So the surge in activity in the US has sucked in a lot of imports, despit the rising yen. Let's see what happens next.
Japan's current account surplus unexpectedly widened in September as accelerating growth in the U.S. and Asia propelled exports, reinforcing expectations that a report later this week will show the economy grew for a seventh quarter. The surplus widened to 1.49 trillion yen ($13.7 billion) from 1.46 trillion yen in August, seasonally adjusted, the Ministry of Finance said in a report released in Tokyo. The surplus rose 20 percent to 8.35 trillion yen in the six months ended Sept. 30, a record amount for that period since at least 1985 when accounting methods changed, the report said.

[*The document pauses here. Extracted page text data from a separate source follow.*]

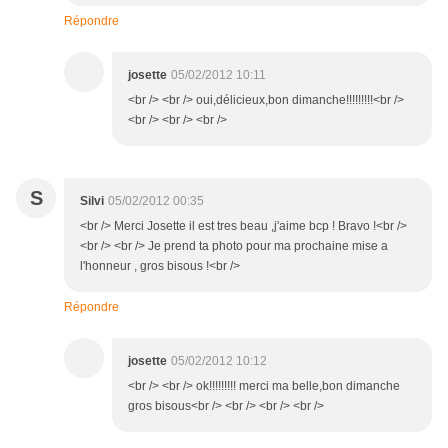
Répondre
josette
05/02/2012 10:11
<br /> <br /> oui,délicieux,bon dimanche!!!!!!!!!<br />
<br /> <br /> <br />
S
Silvi
05/02/2012 00:35
<br /> Merci Josette il est tres beau ,j'aime bcp ! Bravo !<br />
<br /> <br /> Je prend ta photo pour ma prochaine mise a
l'honneur , gros bisous !<br />
Répondre
josette
05/02/2012 10:12
<br /> <br /> ok!!!!!!!!! merci ma belle,bon dimanche
gros bisous<br /> <br /> <br /> <br />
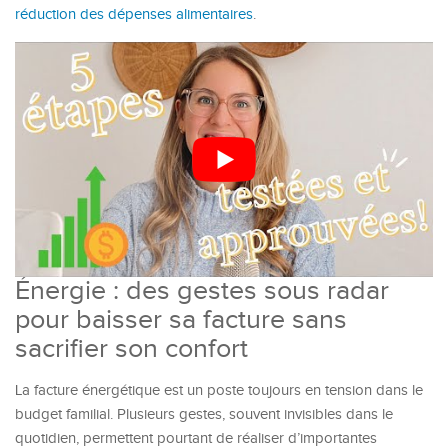
réduction des dépenses alimentaires
.
Énergie : des gestes sous radar
pour baisser sa facture sans
sacrifier son confort
La facture énergétique est un poste toujours en tension dans le
budget familial. Plusieurs gestes, souvent invisibles dans le
quotidien, permettent pourtant de réaliser d’importantes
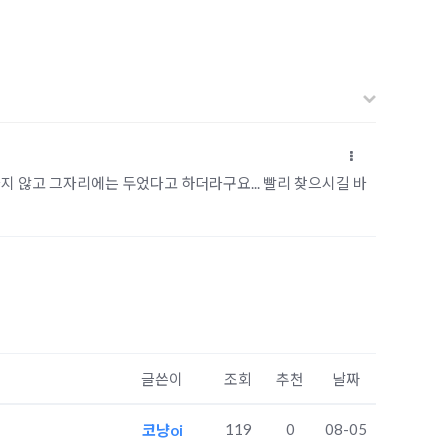
지 않고 그자리에는 두었다고 하더라구요... 빨리 찾으시길 바
글쓴이
조회
추천
날짜
119
0
08-05
코냥oi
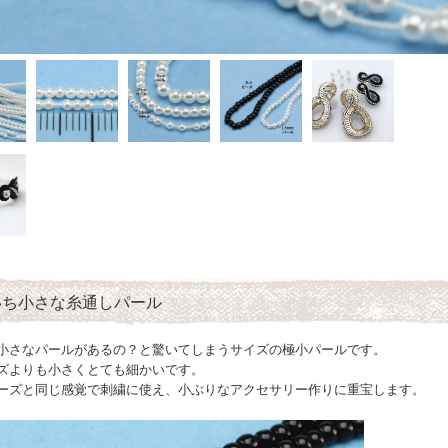
いち小さな糸通しパール
小さなパールがあるの？と驚いてしまうサイズの極小パールです。
ズよりも小さくとても細かいです。
ーズと同じ感覚で刺繍に使え、小ぶりなアクセサリー作りに重宝します。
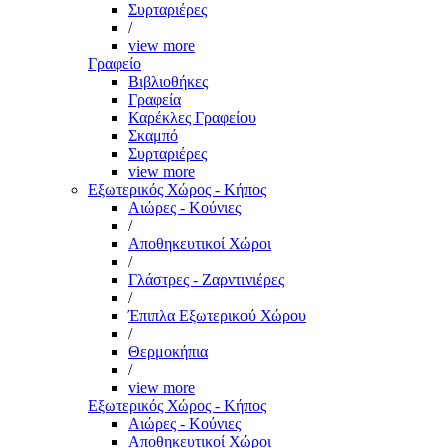
Συρταριέρες
/
view more
Γραφείο
Βιβλιοθήκες
Γραφεία
Καρέκλες Γραφείου
Σκαμπό
Συρταριέρες
view more
Εξωτερικός Χώρος - Κήπος
Αιώρες - Κούνιες
/
Αποθηκευτικοί Χώροι
/
Γλάστρες - Ζαρντινιέρες
/
Έπιπλα Εξωτερικού Χώρου
/
Θερμοκήπια
/
view more
Εξωτερικός Χώρος - Κήπος
Αιώρες - Κούνιες
Αποθηκευτικοί Χώροι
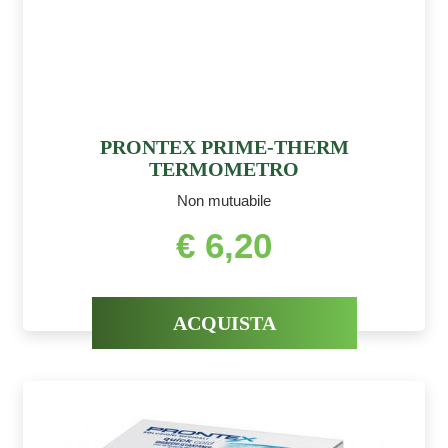
PRONTEX PRIME-THERM
TERMOMETRO
Non mutuabile
€ 6,20
ACQUISTA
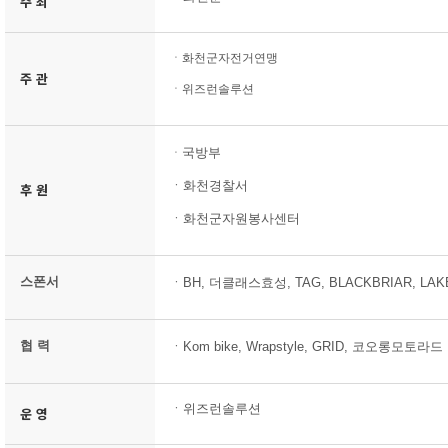
주 최
ㆍ
화천군자전거연맹
주 관
ㆍ위즈런솔루션
국방부
ㆍ
ㆍ화천경찰서
후 원
ㆍ화천군자원봉사센터
스폰서
ㆍBH, 더클래스효성, TAG, BLACKBRIAR, LA
협 력
ㆍKom bike, Wrapstyle, GRID, 코오롱모토라드
ㆍ위즈런솔루션
운 영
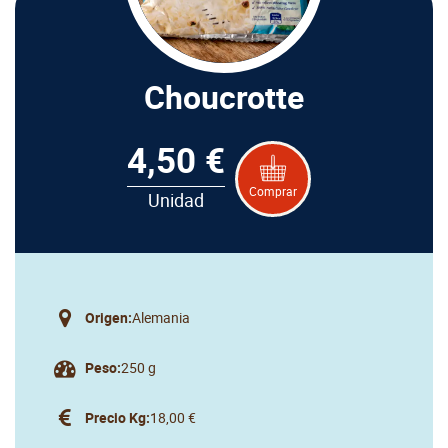
Choucrotte
4,50 €
Comprar
Unidad
Origen:
Alemania
Peso:
250 g
Precio Kg:
18,00 €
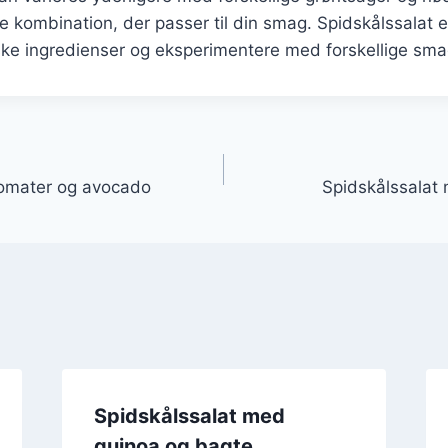
e kombination, der passer til din smag. Spidskålssalat e
ke ingredienser og eksperimentere med forskellige smag
gation
tomater og avocado
Spidskålssalat
Spidskålssalat med
quinoa og bagte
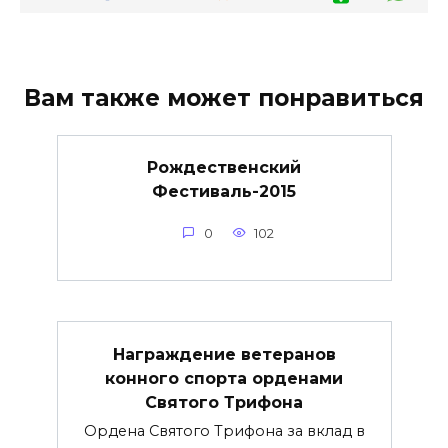
Вам также может понравиться
Рождественский
Фестиваль-2015
0
102
Награждение ветеранов
конного спорта орденами
Святого Трифона
Ордена Святого Трифона за вклад в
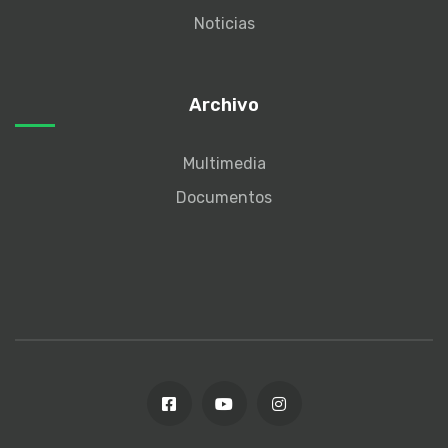
Noticias
Archivo
Multimedia
Documentos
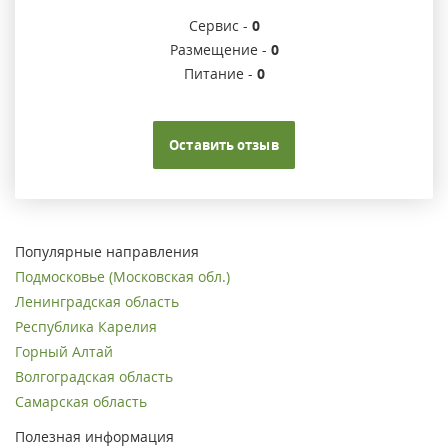
Сервис -
0
Размещение -
0
Питание -
0
Оставить отзыв
Популярные направления
Подмосковье (Московская обл.)
Ленинградская область
Республика Карелия
Горный Алтай
Волгоградская область
Самарская область
Полезная информация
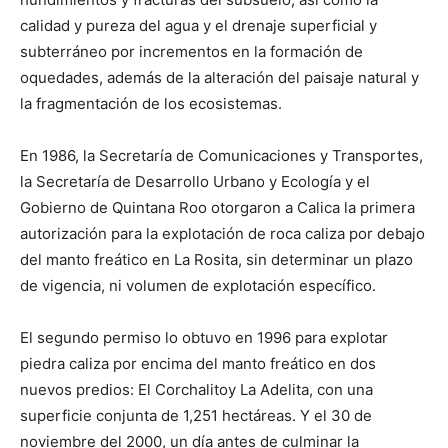
calidad y pureza del agua y el drenaje superficial y
subterráneo por incrementos en la formación de
oquedades, además de la alteración del paisaje natural y
la fragmentación de los ecosistemas.
En 1986, la Secretaría de Comunicaciones y Transportes,
la Secretaría de Desarrollo Urbano y Ecología y el
Gobierno de Quintana Roo otorgaron a Calica la primera
autorización para la explotación de roca caliza por debajo
del manto freático en La Rosita, sin determinar un plazo
de vigencia, ni volumen de explotación específico.
El segundo permiso lo obtuvo en 1996 para explotar
piedra caliza por encima del manto freático en dos
nuevos predios: El Corchalitoy La Adelita, con una
superficie conjunta de 1,251 hectáreas. Y el 30 de
noviembre del 2000, un día antes de culminar la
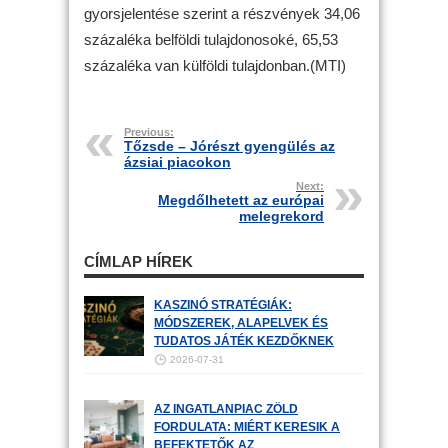
gyorsjelentése szerint a részvények 34,06
százaléka belföldi tulajdonosoké, 65,53
százaléka van külföldi tulajdonban.(MTI)
Previous:
Tőzsde – Jórészt gyengülés az
ázsiai piacokon
Next:
Megdőlhetett az európai
melegrekord
CÍMLAP HÍREK
KASZINÓ STRATÉGIÁK:
MÓDSZEREK, ALAPELVEK ÉS
TUDATOS JÁTÉK KEZDŐKNEK
2026-07-31
AZ INGATLANPIAC ZÖLD
FORDULATA: MIÉRT KERESIK A
BEFEKTETŐK AZ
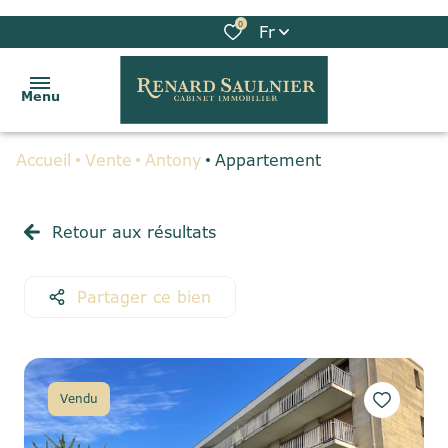
0
Fr
Menu
Accueil
Vente
Antony
Appartement
ACCUEIL
VENTES
Retour aux résultats
LOCATIONS
Partager ce bien
BIENS
VENDUS
GESTION
Vendu
LOCATIVE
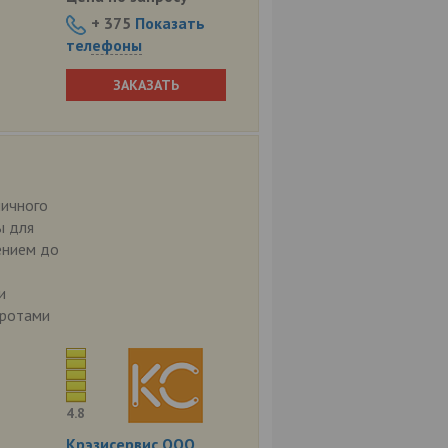
+ 375
Показать
телефоны
ЗАКАЗАТЬ
ничного
ы для
ением до
и
оротами
4.8
Крэзисервис ООО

Matsushita Electric Industrial Co. and Sharp Corp. are selling more goods abroad because of demand for flat-screen televisions and DVD players. Those gains are helping cushion a drop in consumer spending in Japan, allowing the economy to grow 0.3 percent in the third quarter from the previous three months, according to a separate Bloomberg News survey. "Manufacturers will continue to lead economic growth, as exports strengthen on the back of recovering overseas economies,'' said Masaki Kuwahara of Nomura Research Institute, whose forecast for a 1.41 trillion-yen surplus was the second-most accurate of 11 economists in the survey. He said net exports accounted for three- fourths of Japan's economic growth in the third quarter.
Canon Corp., Sony Corp. and other exporters are getting a spurt from rising growth in China and the U.S., the biggest markets for Japanese exports. The economy of the U.S., which buys 28 percent of Japanese exports, grew at an annual pace of 7.2 percent in the third quarter, the fastest pace since 1984. China's economy grew 9.1 percent in the third quarter from a year earlier. Exports rose 3.8 percent in September from August, seasonally adjusted, while imports rose for the first time in three months by 2 percent, today's report showed. The September trade surplus compares with a median forecast of 1.25 trillion yen in a Bloomberg survey.